**** Passage to read ****
The most important aspect missing from this essay, is the influence technocracy will have over psychiatry (or health care in general), which will lead to: internet-connected “wearables”, phone apps and diagnoses by ‘AI’ computers.
It's also peculiar that Qatar’s state media warns that Trump’s and Kennedy’s psychiatry won’t respect LGBT youth’s rights (reportedly Qatar arrests trannies for "impersonating the opposite gender" and forces them into conversion "therapy" …).
See some excerpts:
https://www.aljazeera.com/opinions/2025 ... psychiatryTrump’s new executive order uses psychiatry to dismantle social care, expand policing and imprisonment, and exploit public disillusionment. We have seen this before, and we know the consequences.
(…)
Trump and Kennedy have hijacked legitimate anger at a broken system to justify destroying public care infrastructure, including Medicaid, food and housing assistance, harm-reduction and overdose prevention programmes, and suicide-prevention hotlines for LGBTQ youth, while promoting wellness scams and expanding the police state. They focus on the “threat” supposedly posed by psychiatric medications and call to reopen the asylums that once confined approximately 560,000 people, or one in 295 US residents, in horrific conditions, until protests against their cruelty led to their closure beginning in the 1950s.
Trump invokes false claims about mental illness to demonise immigrants, whom he is now hunting via a mass arrest and incarceration campaign. Last month, he signed an executive order that allows police to arrest and forcibly institutionalise poor Americans who are unhoused, deemed mentally ill, or struggling with addiction, effectively incarcerating them for indefinite periods.
**** Extracted data ****
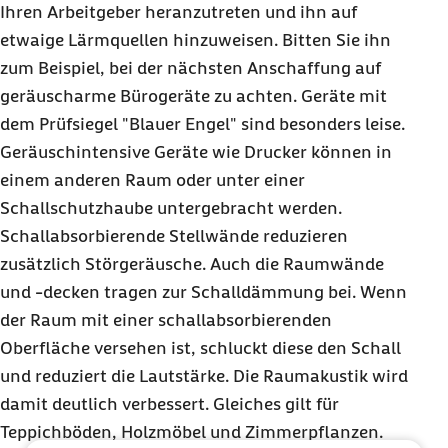
Ihren Arbeitgeber heranzutreten und ihn auf
etwaige Lärmquellen hinzuweisen. Bitten Sie ihn
zum Beispiel, bei der nächsten Anschaffung auf
geräuscharme Bürogeräte zu achten. Geräte mit
dem Prüfsiegel "Blauer Engel" sind besonders leise.
Geräuschintensive Geräte wie Drucker können in
einem anderen Raum oder unter einer
Schallschutzhaube untergebracht werden.
Schallabsorbierende Stellwände reduzieren
zusätzlich Störgeräusche. Auch die Raumwände
und -decken tragen zur Schalldämmung bei. Wenn
der Raum mit einer schallabsorbierenden
Oberfläche versehen ist, schluckt diese den Schall
und reduziert die Lautstärke. Die Raumakustik wird
damit deutlich verbessert. Gleiches gilt für
Teppichböden, Holzmöbel und Zimmerpflanzen.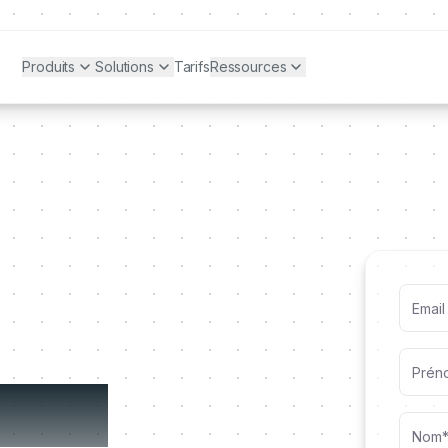
Produits
Solutions
Tarifs
Ressources
démo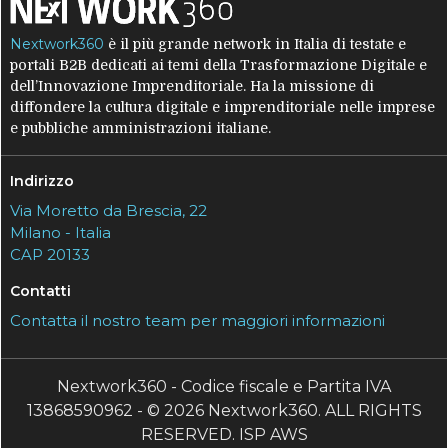
Nextwork360
è il più grande network in Italia di testate e
portali B2B dedicati ai temi della Trasformazione Digitale e
dell’Innovazione Imprenditoriale. Ha la missione di
diffondere la cultura digitale e imprenditoriale nelle imprese
e pubbliche amministrazioni italiane.
Indirizzo
Via Moretto da Brescia, 22
Milano - Italia
CAP 20133
Contatti
Contatta il nostro team per maggiori informazioni
Nextwork360 - Codice fiscale e Partita IVA
13868590962 - © 2026 Nextwork360. ALL RIGHTS
RESERVED. ISP AWS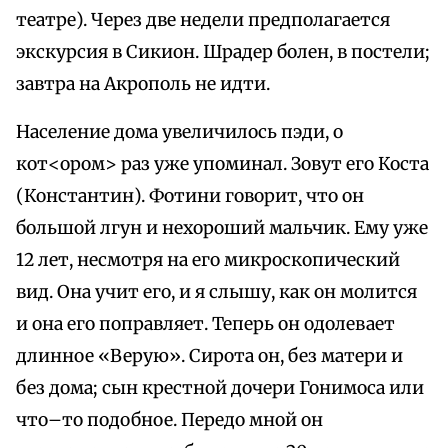
театре). Через две недели предполагается
экскурсия в Сикион. Шрадер болен, в постели;
завтра на Акрополь не идти.
Население дома увеличилось пэди, о
кот<ором> раз уже упоминал. Зовут его Коста
(Константин). Фотини говорит, что он
большой лгун и нехороший мальчик. Ему уже
12 лет, несмотря на его микроскопический
вид. Она учит его, и я слышу, как он молится
и она его поправляет. Теперь он одолевает
длинное «Верую». Сирота он, без матери и
без дома; сын крестной дочери Гонимоса или
что–то подобное. Передо мной он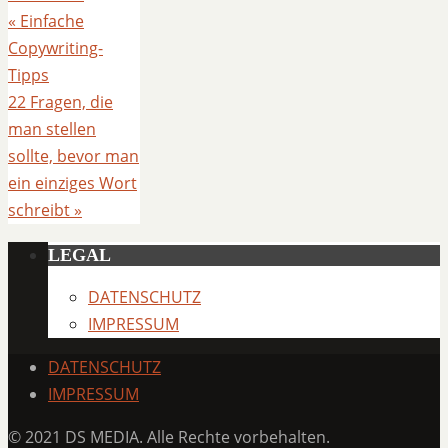
«
Einfache
Copywriting-
Tipps
22 Fragen, die
man stellen
sollte, bevor man
ein einziges Wort
schreibt
»
LEGAL
DATENSCHUTZ
IMPRESSUM
DATENSCHUTZ
IMPRESSUM
© 2021 DS MEDIA. Alle Rechte vorbehalten.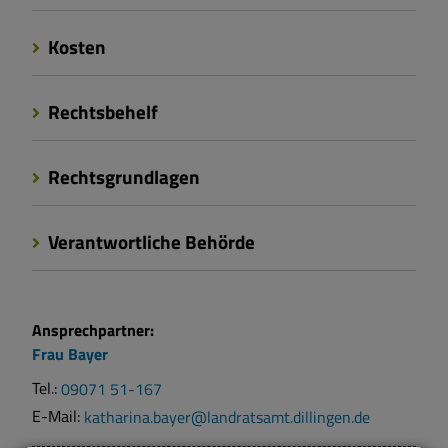
Kosten
Rechtsbehelf
Rechtsgrundlagen
Verantwortliche Behörde
Ansprechpartner:
Frau
Bayer
Tel.:
09071 51-167
E-Mail:
katharina.bayer@landratsamt.dillingen.de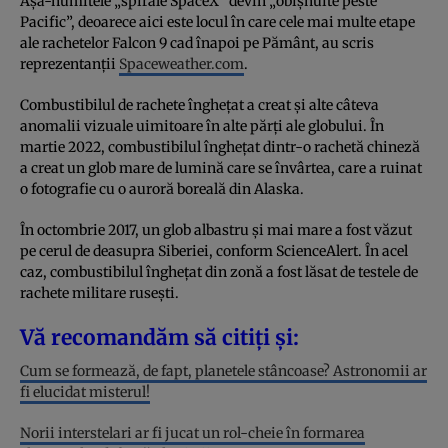
Așa-numitele „spirale SpaceX” devin „obișnuite peste
Pacific”, deoarece aici este locul în care cele mai multe etape
ale rachetelor Falcon 9 cad înapoi pe Pământ, au scris
reprezentanții
Spaceweather.com
.
Combustibilul de rachete înghețat a creat și alte câteva
anomalii vizuale uimitoare în alte părți ale globului. În
martie 2022, combustibilul înghețat dintr-o rachetă chineză
a creat un glob mare de lumină care se învârtea, care a ruinat
o fotografie cu o auroră boreală din Alaska.
În octombrie 2017, un glob albastru și mai mare a fost văzut
pe cerul de deasupra Siberiei, conform ScienceAlert. În acel
caz, combustibilul înghețat din zonă a fost lăsat de testele de
rachete militare rusești.
Vă recomandăm să citiți și:
Cum se formează, de fapt, planetele stâncoase? Astronomii ar
fi elucidat misterul!
Norii interstelari ar fi jucat un rol-cheie în formarea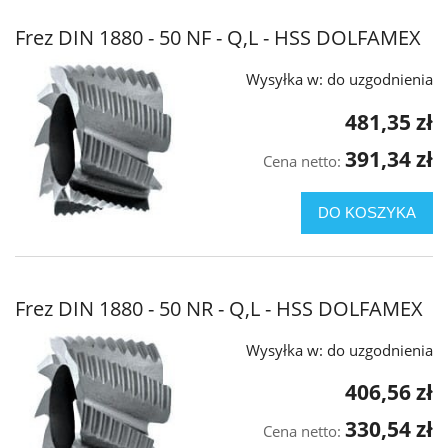
Frez DIN 1880 - 50 NF - Q,L - HSS DOLFAMEX
Wysyłka w:
do uzgodnienia
481,35 zł
391,34 zł
Cena netto:
DO KOSZYKA
Frez DIN 1880 - 50 NR - Q,L - HSS DOLFAMEX
Wysyłka w:
do uzgodnienia
406,56 zł
330,54 zł
Cena netto: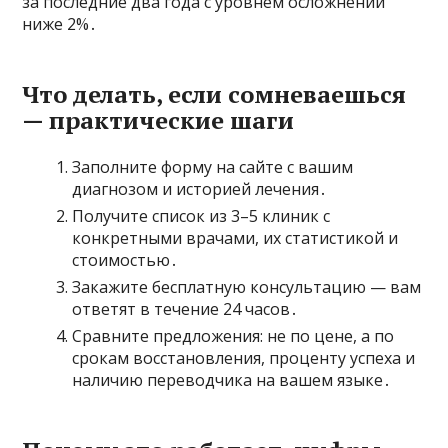
за последние два года с уровнем осложнений
ниже 2%․
Что делать, если сомневаешься
— практические шаги
Заполните форму на сайте с вашим
диагнозом и историей лечения․
Получите список из 3–5 клиник с
конкретными врачами, их статистикой и
стоимостью․
Закажите бесплатную консультацию — вам
ответят в течение 24 часов․
Сравните предложения: не по цене, а по
срокам восстановления, проценту успеха и
наличию переводчика на вашем языке․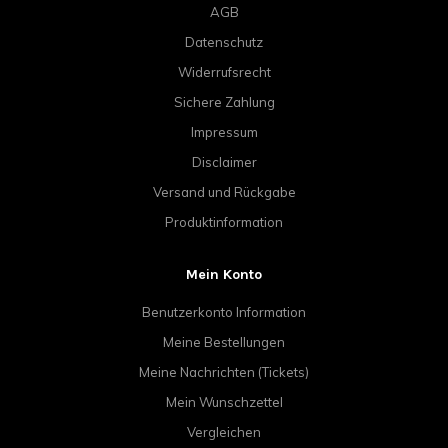
AGB
Datenschutz
Widerrufsrecht
Sichere Zahlung
Impressum
Disclaimer
Versand und Rückgabe
Produktinformation
Mein Konto
Benutzerkonto Information
Meine Bestellungen
Meine Nachrichten (Tickets)
Mein Wunschzettel
Vergleichen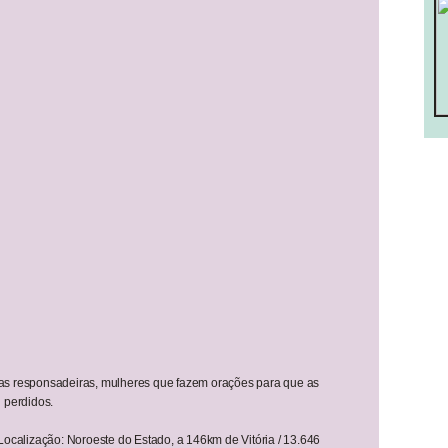
o das responsadeiras, mulheres que fazem orações para que as
 perdidos.
Localização: Noroeste do Estado, a 146km de Vitória / 13.646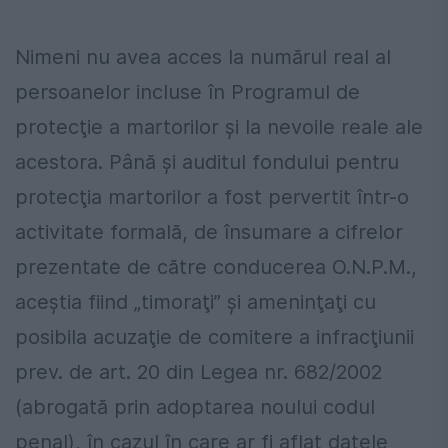
Nimeni nu avea acces la numărul real al
persoanelor incluse în Programul de
protecţie a martorilor şi la nevoile reale ale
acestora. Până şi auditul fondului pentru
protecţia martorilor a fost pervertit într-o
activitate formală, de însumare a cifrelor
prezentate de către conducerea O.N.P.M.,
aceştia fiind „timoraţi” şi ameninţaţi cu
posibila acuzaţie de comitere a infracţiunii
prev. de art. 20 din Legea nr. 682/2002
(abrogată prin adoptarea noului codul
penal), în cazul în care ar fi aflat datele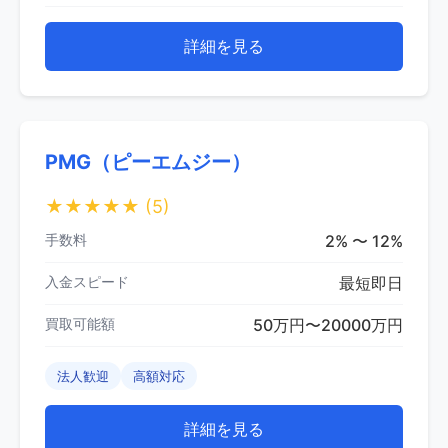
詳細を見る
PMG（ピーエムジー）
★★★★★
(5)
手数料
2% 〜 12%
入金スピード
最短即日
買取可能額
50万円〜20000万円
法人歓迎
高額対応
詳細を見る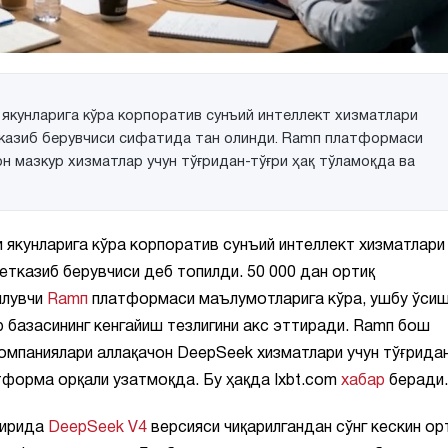
 якунларига кўра корпоратив сунъий интеллект хизматлари
тказиб берувчиси сифатида тан олинди. Ramп платформаси
н мазкур хизматлар учун тўғридан-тўғри ҳақ тўламоқда ва
 якунларига кўра корпоратив сунъий интеллект хизматлари
етказиб берувчиси деб топилди. 50 000 дан ортиқ
илувчи
Ramп
платформаси маълумотларига кўра, ушбу ўси
 базасининг кенгайиш тезлигини акс эттиради. Ramп бош
мпаниялари аллақачон DeepSeek хизматлари учун тўғрида
тформа орқали узатмоқда. Бу ҳақда Ixbt.com
хабар
беради.
хирида
DeepSeek V4
версияси чиқарилгандан сўнг кескин ор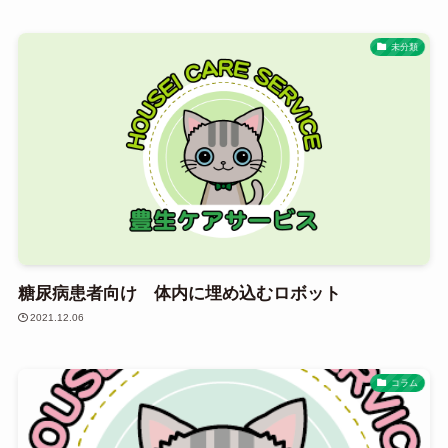
未分類
糖尿病患者向け 体内に埋め込むロボット
2021.12.06
コラム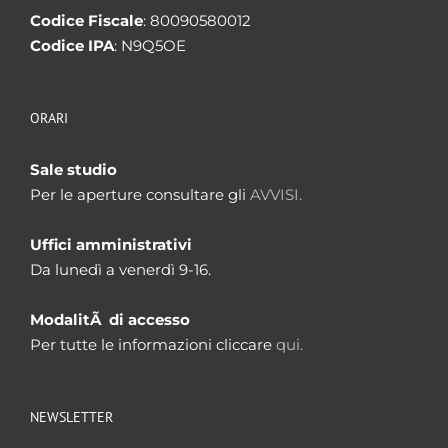
Codice Fiscale
: 80090580012
Codice IPA
: N9Q5OE
ORARI
Sale studio
Per le aperture consultare gli
AVVISI.
Uffici amministrativi
Da lunedì a venerdì 9-16.
ModalitÃ di accesso
Per tutte le informazioni cliccare
qui.
NEWSLETTER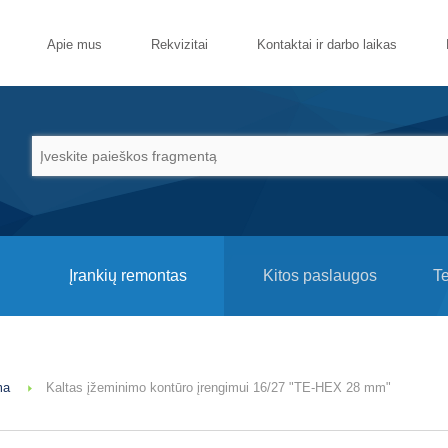
Apie mus
Rekvizitai
Kontaktai ir darbo laikas
Įrankių remontas
Kitos paslaugos
T
ma
Kaltas įžeminimo kontūro įrengimui 16/27 "TE-HEX 28 mm"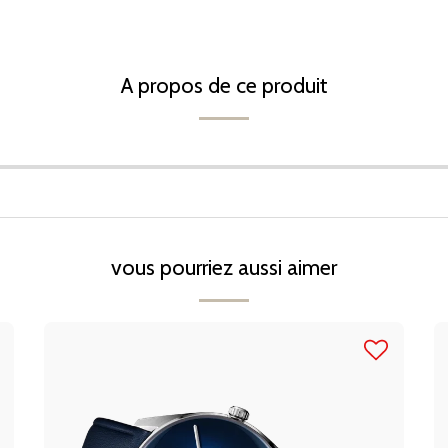
A propos de ce produit
vous pourriez aussi aimer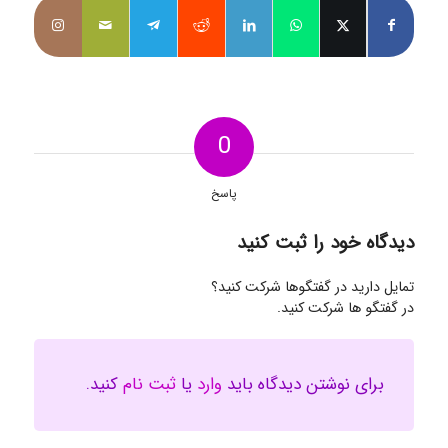
0
پاسخ
دیدگاه خود را ثبت کنید
تمایل دارید در گفتگوها شرکت کنید؟
در گفتگو ها شرکت کنید.
برای نوشتن دیدگاه باید
وارد
یا
ثبت نام
کنید.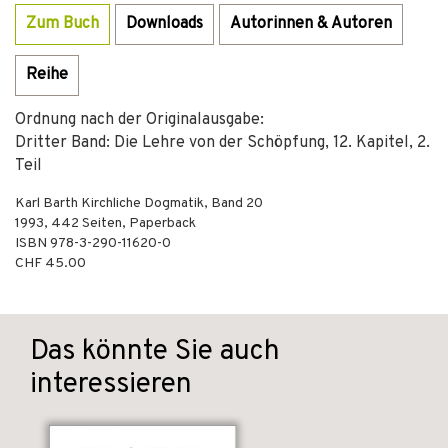
Zum Buch
Downloads
Autorinnen & Autoren
Reihe
Ordnung nach der Originalausgabe:
Dritter Band: Die Lehre von der Schöpfung, 12. Kapitel, 2.
Teil
Karl Barth Kirchliche Dogmatik, Band 20
1993
,
442
Seiten,
Paperback
ISBN
978-3-290-11620-0
CHF 45.00
Das könnte Sie auch
interessieren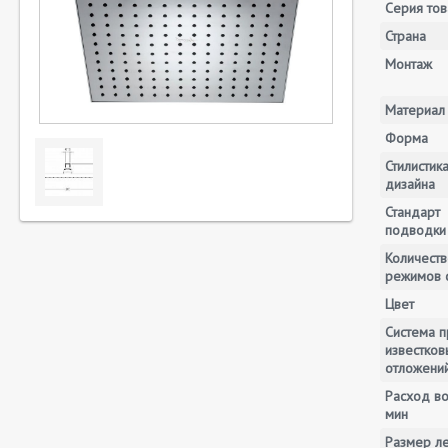
Серия тов
Страна
Монтаж
Материал
Форма
Стилистик
дизайна
Стандарт
подводки
Количеств
режимов 
Цвет
Система п
известков
отложени
Расход во
мин
Размер ле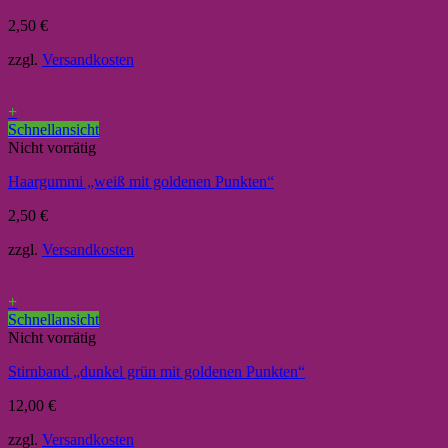
2,50
€
zzgl.
Versandkosten
+
Schnellansicht
Nicht vorrätig
Haargummi „weiß mit goldenen Punkten“
2,50
€
zzgl.
Versandkosten
+
Schnellansicht
Nicht vorrätig
Stirnband „dunkel grün mit goldenen Punkten“
12,00
€
zzgl.
Versandkosten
****
# Aim of the exercise
Write the next part of the post about psychiatry under Trump and Kennedy, starting after its final sentence. The listing has no connection to the post about psychiatry.

# Final answer
Trump’s order, which also defunds housing-first programmes and harm-reduction services, while criminalising homelessness and encampments, contains no provisions to protect people from abuse or from the political misuse of psychiatric labels and institutionalisation to target his opponents. This raises concerns about risks to LGBTQ youth and other vulnerable groups. It also threatens groups upon which the administration has shown a eugenicist fixation: transgender people, people with autism, and others with disabilities that RFK Jr and Trump have characterised as a threat or burden on society.
The order appears to grant the government the power to deem anyone mentally ill or abusing substances, and to confine them indefinitely in any designated treatment facility, without due process. In a context where there is already a profound shortage of psychiatric beds even for short-term treatment, there are no provisions for new funding or regulatory systems to ensure that facilities are therapeutic or humane, rather than violent, coercive warehouses like American asylums of decades past.
(…)
Given this, it is unclear what kind of “treatment”, other than confinement and cruelty, Trump and RFK Jr plan to deliver in their new asylums.
Trump and Kennedy’s lies about mental health, cuts to public care and vision for expanding the incarceration of immigrants, homeless people, and anyone they label as mentally ill, worsen mental health while creating more opportunities to profit from preventable suffering, disability and death. These tactics are not new, and their harmful consequences and political motivations are well established.
(…)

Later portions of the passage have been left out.